Penetapan Awal Puasa Ramadhan 1447 H
Awal puasa Ramadhan 1447 H akan ditetapkan pada tanggal 18 Februari 2026 oleh Pimpinan Pusat (PP) Muhammadiyah, sementara pemerintah masih menunggu pengumuman setelah sidang isbat. Perbedaan ini terjadi karena perbedaan metode yang digunakan dalam menentukan awal bulan hijriah.
Metode Hisab dan Pemantauan Hilal
Muhammadiyah menggunakan metode hisab astronomis untuk menentukan awal Ramadhan. Metode ini berdasarkan perhitungan matematis yang mengacu pada peredaran bulan dan posisi matahari. Dengan demikian, mereka dapat mengumumkan tanggal awal puasa jauh sebelumnya, seperti yang dilakukan melalui Maklumat resmi beberapa bulan sebelumnya.
Sementara itu, pemerintah mengandalkan pemantauan hilal secara langsung. Sidang isbat akan diadakan dengan melibatkan berbagai pihak, termasuk MUI, ormas Islam, dan para ahli. Hasil pemantauan hilal di seluruh wilayah Indonesia mulai dari Aceh hingga Papua menjadi salah satu rujukan utama dalam menentukan awal Ramadhan.
Kriteria Visibilitas Hilal
Perbedaan antara pendapat Muhammadiyah dan pemerintah sering terjadi karena kriteria visibilitas hilal yang berbeda. Pemerintah mengacu pada kriteria MABIMS, yang menetapkan bahwa hilal sah jika ketinggiannya minimal 3 derajat dan sudut elongasi minimal 6,4 derajat. Sementara itu, Muhammadiyah menggunakan kriteria wujudul hilal yang lebih luas, termasuk ijtimak antara Bulan dan Matahari serta posisi bulan di atas ufuk.

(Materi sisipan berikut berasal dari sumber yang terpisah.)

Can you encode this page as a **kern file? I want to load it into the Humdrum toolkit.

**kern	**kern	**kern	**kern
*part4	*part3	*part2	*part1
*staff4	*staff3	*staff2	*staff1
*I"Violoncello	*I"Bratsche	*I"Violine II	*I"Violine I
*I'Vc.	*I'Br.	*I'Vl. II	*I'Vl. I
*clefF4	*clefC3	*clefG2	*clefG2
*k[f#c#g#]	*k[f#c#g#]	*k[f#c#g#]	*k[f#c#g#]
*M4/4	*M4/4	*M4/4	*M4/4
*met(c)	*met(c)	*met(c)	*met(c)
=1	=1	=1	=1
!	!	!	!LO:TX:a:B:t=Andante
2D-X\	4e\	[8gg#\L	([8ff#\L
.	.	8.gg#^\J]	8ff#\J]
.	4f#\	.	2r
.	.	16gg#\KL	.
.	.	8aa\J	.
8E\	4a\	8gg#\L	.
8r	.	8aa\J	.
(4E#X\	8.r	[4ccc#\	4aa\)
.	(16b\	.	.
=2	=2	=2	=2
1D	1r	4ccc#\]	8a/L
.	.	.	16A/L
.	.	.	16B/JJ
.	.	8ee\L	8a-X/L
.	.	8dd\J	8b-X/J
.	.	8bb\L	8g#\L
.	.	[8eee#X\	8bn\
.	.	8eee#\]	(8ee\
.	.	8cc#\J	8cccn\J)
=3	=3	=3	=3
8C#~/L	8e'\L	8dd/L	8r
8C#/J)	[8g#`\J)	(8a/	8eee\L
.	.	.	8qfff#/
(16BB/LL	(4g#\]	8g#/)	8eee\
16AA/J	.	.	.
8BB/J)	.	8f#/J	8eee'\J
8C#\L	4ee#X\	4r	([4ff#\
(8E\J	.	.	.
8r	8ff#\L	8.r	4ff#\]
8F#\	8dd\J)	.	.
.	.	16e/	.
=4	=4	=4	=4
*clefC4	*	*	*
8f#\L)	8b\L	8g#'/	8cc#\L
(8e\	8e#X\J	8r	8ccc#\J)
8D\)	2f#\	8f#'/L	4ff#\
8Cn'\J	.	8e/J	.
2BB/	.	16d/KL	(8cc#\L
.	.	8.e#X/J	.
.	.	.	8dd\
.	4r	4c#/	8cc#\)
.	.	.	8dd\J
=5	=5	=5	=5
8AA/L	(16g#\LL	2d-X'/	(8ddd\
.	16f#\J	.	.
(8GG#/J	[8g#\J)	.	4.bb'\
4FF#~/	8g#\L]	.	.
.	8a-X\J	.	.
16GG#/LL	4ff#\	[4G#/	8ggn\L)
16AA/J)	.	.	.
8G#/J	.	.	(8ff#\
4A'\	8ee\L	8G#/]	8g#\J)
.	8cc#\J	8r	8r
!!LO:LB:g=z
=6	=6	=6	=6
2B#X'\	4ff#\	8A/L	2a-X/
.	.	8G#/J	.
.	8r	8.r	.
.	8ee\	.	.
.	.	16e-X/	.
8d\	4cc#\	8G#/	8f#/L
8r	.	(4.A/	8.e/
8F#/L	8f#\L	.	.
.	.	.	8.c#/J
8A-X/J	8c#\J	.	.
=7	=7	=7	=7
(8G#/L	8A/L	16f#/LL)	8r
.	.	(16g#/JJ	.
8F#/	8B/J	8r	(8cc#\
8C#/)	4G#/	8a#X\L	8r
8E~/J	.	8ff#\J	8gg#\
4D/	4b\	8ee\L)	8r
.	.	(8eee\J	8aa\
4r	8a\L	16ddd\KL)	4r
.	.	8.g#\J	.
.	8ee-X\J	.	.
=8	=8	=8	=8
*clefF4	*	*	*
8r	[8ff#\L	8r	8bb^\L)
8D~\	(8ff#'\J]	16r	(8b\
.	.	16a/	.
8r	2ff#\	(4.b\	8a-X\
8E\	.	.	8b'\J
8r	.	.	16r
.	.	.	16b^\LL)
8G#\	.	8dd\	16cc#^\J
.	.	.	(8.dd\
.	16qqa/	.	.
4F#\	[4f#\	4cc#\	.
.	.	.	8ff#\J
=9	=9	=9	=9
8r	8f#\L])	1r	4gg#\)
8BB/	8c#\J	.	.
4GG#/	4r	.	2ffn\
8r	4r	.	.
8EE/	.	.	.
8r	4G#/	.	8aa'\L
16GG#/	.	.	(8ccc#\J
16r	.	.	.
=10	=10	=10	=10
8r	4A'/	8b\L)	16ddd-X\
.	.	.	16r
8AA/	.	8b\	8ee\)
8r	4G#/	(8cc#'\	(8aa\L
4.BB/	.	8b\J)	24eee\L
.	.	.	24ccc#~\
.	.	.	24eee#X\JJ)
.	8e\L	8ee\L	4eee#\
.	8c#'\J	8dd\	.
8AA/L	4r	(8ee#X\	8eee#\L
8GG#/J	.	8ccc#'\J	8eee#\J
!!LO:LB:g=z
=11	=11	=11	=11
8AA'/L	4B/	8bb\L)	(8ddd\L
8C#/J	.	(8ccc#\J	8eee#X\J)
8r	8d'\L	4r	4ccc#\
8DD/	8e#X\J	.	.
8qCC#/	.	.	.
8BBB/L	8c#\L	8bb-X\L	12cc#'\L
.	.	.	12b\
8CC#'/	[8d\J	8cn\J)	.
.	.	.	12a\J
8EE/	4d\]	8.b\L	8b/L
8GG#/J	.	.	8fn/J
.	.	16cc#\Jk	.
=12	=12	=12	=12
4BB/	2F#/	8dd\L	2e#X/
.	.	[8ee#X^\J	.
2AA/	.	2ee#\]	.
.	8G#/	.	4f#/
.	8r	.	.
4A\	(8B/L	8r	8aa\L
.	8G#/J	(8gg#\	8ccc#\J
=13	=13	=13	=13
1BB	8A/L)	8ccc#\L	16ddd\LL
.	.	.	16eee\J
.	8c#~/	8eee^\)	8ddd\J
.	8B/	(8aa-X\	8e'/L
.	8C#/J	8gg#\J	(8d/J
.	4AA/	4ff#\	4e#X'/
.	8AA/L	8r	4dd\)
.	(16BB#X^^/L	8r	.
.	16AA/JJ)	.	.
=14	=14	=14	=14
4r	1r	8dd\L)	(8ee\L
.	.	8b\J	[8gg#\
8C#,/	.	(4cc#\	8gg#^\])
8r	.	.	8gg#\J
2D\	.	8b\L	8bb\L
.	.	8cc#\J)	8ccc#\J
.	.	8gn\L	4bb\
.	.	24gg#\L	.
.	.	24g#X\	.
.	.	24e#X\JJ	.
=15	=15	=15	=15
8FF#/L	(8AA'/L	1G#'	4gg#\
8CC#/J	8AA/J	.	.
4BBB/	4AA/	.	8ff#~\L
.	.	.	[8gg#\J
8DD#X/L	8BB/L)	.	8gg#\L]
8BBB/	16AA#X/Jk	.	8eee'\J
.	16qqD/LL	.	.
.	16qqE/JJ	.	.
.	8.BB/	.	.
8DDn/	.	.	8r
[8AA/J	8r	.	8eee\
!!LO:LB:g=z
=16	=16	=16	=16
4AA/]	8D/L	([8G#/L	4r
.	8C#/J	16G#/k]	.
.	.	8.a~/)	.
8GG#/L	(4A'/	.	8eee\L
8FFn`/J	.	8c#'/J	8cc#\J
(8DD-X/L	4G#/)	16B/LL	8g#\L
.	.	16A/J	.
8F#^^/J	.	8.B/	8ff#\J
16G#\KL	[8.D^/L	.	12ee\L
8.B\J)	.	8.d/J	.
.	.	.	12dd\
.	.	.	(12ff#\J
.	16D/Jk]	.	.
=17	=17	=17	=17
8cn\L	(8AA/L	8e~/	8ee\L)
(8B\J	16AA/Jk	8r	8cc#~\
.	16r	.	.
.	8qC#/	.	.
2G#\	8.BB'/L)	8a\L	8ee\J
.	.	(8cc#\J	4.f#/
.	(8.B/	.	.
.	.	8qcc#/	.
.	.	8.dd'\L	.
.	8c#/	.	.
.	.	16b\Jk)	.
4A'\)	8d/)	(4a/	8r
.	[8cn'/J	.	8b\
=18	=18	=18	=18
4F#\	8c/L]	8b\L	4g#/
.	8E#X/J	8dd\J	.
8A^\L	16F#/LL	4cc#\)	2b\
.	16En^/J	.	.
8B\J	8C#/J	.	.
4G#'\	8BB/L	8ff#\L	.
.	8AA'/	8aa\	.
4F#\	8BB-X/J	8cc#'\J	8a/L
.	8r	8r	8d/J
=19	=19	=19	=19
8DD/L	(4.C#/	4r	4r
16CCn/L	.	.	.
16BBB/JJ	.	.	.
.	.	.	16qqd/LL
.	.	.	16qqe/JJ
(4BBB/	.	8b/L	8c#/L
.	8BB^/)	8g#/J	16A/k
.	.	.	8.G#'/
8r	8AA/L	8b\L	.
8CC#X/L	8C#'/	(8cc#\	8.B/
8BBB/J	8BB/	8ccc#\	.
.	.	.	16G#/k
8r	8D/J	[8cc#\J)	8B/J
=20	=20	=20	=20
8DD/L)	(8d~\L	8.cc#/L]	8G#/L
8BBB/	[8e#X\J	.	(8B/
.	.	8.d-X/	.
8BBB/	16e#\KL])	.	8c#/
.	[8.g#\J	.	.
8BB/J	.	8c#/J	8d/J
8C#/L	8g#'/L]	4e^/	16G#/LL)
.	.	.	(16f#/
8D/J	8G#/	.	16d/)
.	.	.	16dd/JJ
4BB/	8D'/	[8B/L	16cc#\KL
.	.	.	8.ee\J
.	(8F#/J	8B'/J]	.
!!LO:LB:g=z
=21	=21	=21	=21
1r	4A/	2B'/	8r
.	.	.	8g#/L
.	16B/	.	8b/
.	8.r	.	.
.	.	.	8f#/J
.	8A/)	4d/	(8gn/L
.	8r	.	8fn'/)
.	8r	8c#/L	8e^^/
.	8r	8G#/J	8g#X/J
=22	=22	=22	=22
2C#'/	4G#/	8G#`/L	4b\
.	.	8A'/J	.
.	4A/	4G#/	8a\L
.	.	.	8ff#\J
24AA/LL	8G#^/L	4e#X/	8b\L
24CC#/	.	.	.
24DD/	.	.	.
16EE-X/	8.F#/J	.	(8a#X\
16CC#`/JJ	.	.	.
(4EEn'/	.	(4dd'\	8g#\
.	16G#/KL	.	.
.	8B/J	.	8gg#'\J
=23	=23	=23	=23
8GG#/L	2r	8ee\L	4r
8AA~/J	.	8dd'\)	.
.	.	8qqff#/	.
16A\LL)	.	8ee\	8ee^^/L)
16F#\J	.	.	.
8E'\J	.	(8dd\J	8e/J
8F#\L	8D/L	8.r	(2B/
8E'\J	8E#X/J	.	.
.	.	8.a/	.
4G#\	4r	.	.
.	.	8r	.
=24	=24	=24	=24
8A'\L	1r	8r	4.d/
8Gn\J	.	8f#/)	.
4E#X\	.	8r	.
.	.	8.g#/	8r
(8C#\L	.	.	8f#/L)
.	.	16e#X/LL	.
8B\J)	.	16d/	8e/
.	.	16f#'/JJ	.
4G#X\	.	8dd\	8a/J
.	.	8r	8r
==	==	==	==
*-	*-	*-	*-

Jika posisi bulan memenuhi standar MABIMS, maka kemungkinan besar awal puasa Ramadhan 2026 akan serentak. Namun, jika belum memenuhi syarat, Muhammadiyah akan menetapkan besoknya sudah masuk Ramadhan, sedangkan pemerintah akan menunggu hasil pemantauan hilal.
Persiapan Ibadah
Meskipun pemerintah belum mengumumkan kepastian awal Ramadhan, masyarakat dapat merujuk pada kalender Hijriah Kemenag yang mencantumkan 1 Ramadhan pada Kamis, 19 Februari 2026. Sementara itu, Muhammadiyah telah menetapkan 18 Februari sebagai awal puasa berdasarkan perhitungan hisab.
Pemerintah mengimbau masyarakat untuk saling menghormati dan menunggu keputusan resmi Sidang Isbat untuk mendapatkan informasi yang akurat. Dengan demikian, umat Muslim di Tanah Air dapat mempersiapkan diri untuk menjalankan ibadah puasa Ramadhan dengan baik.
Makna Spiritual Bulan Ramadhan
Bulan Ramadhan adalah bulan kesembilan dalam kalender Islam yang memiliki makna spiritual yang mendalam. Selama bulan ini, umat Muslim diwajibkan untuk menahan diri dari makan, minum, dan hubungan suami-istri sejak fajar hingga terbenam matahari. Selain itu, mereka juga diperintahkan untuk menjauhi perbuatan buruk seperti berkata kasar, berbohong, dan perbuatan dosa lainnya.
Ramadhan juga menjadi waktu untuk meningkatkan ibadah, seperti salat, membaca Al-Qur’an, berzakat, dan melakukan amal kebajikan. Pada akhir bulan, umat Muslim merayakan Hari Raya Idul Fitri sebagai tanda kemenangan setelah satu bulan berpuasa dan beribadah dengan lebih fokus.
Keberagaman Pendekatan
Perbedaan metode yang digunakan oleh Muhammadiyah dan pemerintah merupakan hal yang lumrah dan sering terjadi di Indonesia. Meskipun demikian, kedua pihak tetap menghargai perbedaan tersebut dan berupaya memberikan informasi yang akurat kepada masyarakat.
Dengan penjelasan ini, masyarakat dapat memahami proses penetapan awal puasa Ramadhan dan mempersiapkan diri dengan baik. Tidak hanya itu, mereka juga dapat merayakan bulan yang penuh berkah, pengampunan, dan rahmat dari Allah SWT.